- ACTIVITY -
Rewrite the passage about Scotty Moore, starting at "Joined by D" and ending at "don’t have it)", with "Hollywood" replaced by "Los Angeles".

- SELECTED PASSAGE -

+===+

The rest, as they say, is history. Well almost.
Joined by D J Fontana on drums, Scotty played with
Elvis through the early Sun days (when he briefly
became his manager), the RCA years and the lost
times in Hollywood. In 1968 he was there playing
the old tunes live with Elvis for the famous TV
Special (get the DVD if you don’t have it)
and was then, at least as it seems to me, unceremoniously
dumped – without, it should be noted, a word
of complaint – as Elvis moved to the bigger
and undoubtedly more sophisticated setup of the
American Sound Studios in Memphis. |

Scotty Moore autobiography, 1997 |
Not
to say that Scotty didn’t continue working
– as you can read elsewhere. But in that little
crudely soundproofed room on a street corner in
Memphis Scotty created a sound that would last forever,
and in the course inspired generations of musicians.
“Everyone else wanted to be Elvis” said
Keith Richards, “I wanted to be Scotty”.
And if you get the chance you should go to the reconstructed
and now working again Sun
Studios (after it first closed down it was used
as a garage store and a barber’s shop) and
do the tour. It’s one of those “and
this is probably where…”, “I like
to believe that what happened next was ..”,
“and I’m sure if he was here today he’d
say that…” experiences, but nothing
can take away from the atmosphere in the studio
itself – and if you’re a ‘being
there’ sort of person, then this is one you
should tick off the list – a bit like going
to see Scotty if you get the chance.

+===+

- Page images and text extracted from them -

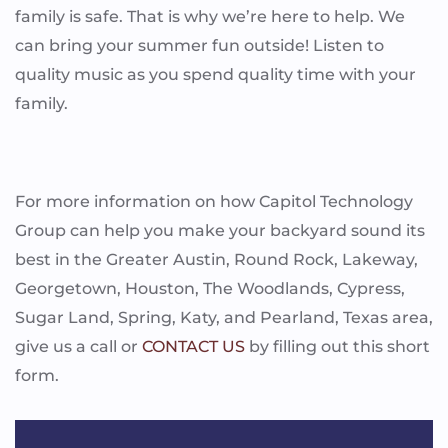
family is safe. That is why we’re here to help. We
can bring your summer fun outside! Listen to
quality music as you spend quality time with your
family.
For more information on how Capitol Technology
Group can help you make your backyard sound its
best in the Greater Austin, Round Rock, Lakeway,
Georgetown, Houston, The Woodlands, Cypress,
Sugar Land, Spring, Katy, and Pearland, Texas area,
give us a call or
CONTACT US
by filling out this short
form.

+===+

- REPLY -
Joined by D J Fontana on drums, Scotty played with
Elvis through the early Sun days (when he briefly
became his manager), the RCA years and the lost
times in Los Angeles. In 1968 he was there playing
the old tunes live with Elvis for the famous TV
Special (get the DVD if you don’t have it)